One Hour Interview
つねに新しい方法論を追求、結合の切断・形成をコントロールし世の中に役立つ材料を提供
大阪大学の鳶巣守准教授は、不活性結合の切断と形成という領域で、
世界の研究をリードする数多くの成果をあげている。
次世代ディスプレイに有効な有機発光材料の開発を手掛ける一方、
太陽光や可視光を用いた有機合成へと夢を広げる。
「新しい」を切り口に、唯一無二の方法論を開発し、世の中に役立つ材料を提供する。
若き研究者の活動は、つねに挑戦的だ。
鳶巣 守
大阪大学大学院 工学研究科
原子分子イオン制御理工学センター 准教授
とにかく実験主導
鳶巣先生は学位修得後、民間企業の研究所を経験されています。
自分の研究が、目に見える形で社会に役立っていることが実感できるということで、製薬会社の研究所に入りました。薬は大半が有機化合物であり、その分子設計により生体との相互作用を制御して薬効を発現させるというのは、自分にとっても新しい経験で、興味深い研究ができました。実際、その成果は社会の役に立つわけですし、やり甲斐もありました。今の私の研究は、ものを作るための方法論を見つけることですが、それがたとえば新たな創薬につながるというところまで発想がおよぶようになったのは、企業での経験に負う部分も大きいと思います。
2005年に工学研究科に戻られました。
企業の研究所の場合、研究成果を公表できるのは、特許などの手続きを固めたのちで、場合によっては10年、20年先です。
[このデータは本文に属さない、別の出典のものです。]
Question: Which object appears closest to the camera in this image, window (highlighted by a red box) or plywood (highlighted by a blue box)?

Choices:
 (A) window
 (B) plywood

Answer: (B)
研究者としては、自身の成果をいち早く発表し、論文を書き、世界中の研究者に見てもらいたいという思いがあります。それが大学での研究の魅力でもあります。工学研究科に戻ってからは、研究のテーマも自分で決められますから、半年ほどの間に、20から30のテーマに挑戦しました。小さな、何気ないアイデアでも、とにかく実験主導で、まず反応にかけてみる。恩師の村井眞二先生(現・奈良先端科学技術大学院大学理事・副学長)もそのような手法でしたし、村井先生にみっちり仕込まれましたから。その中でひとつだけうまくいった実験が、炭素-炭素の結合を切断する反応でした。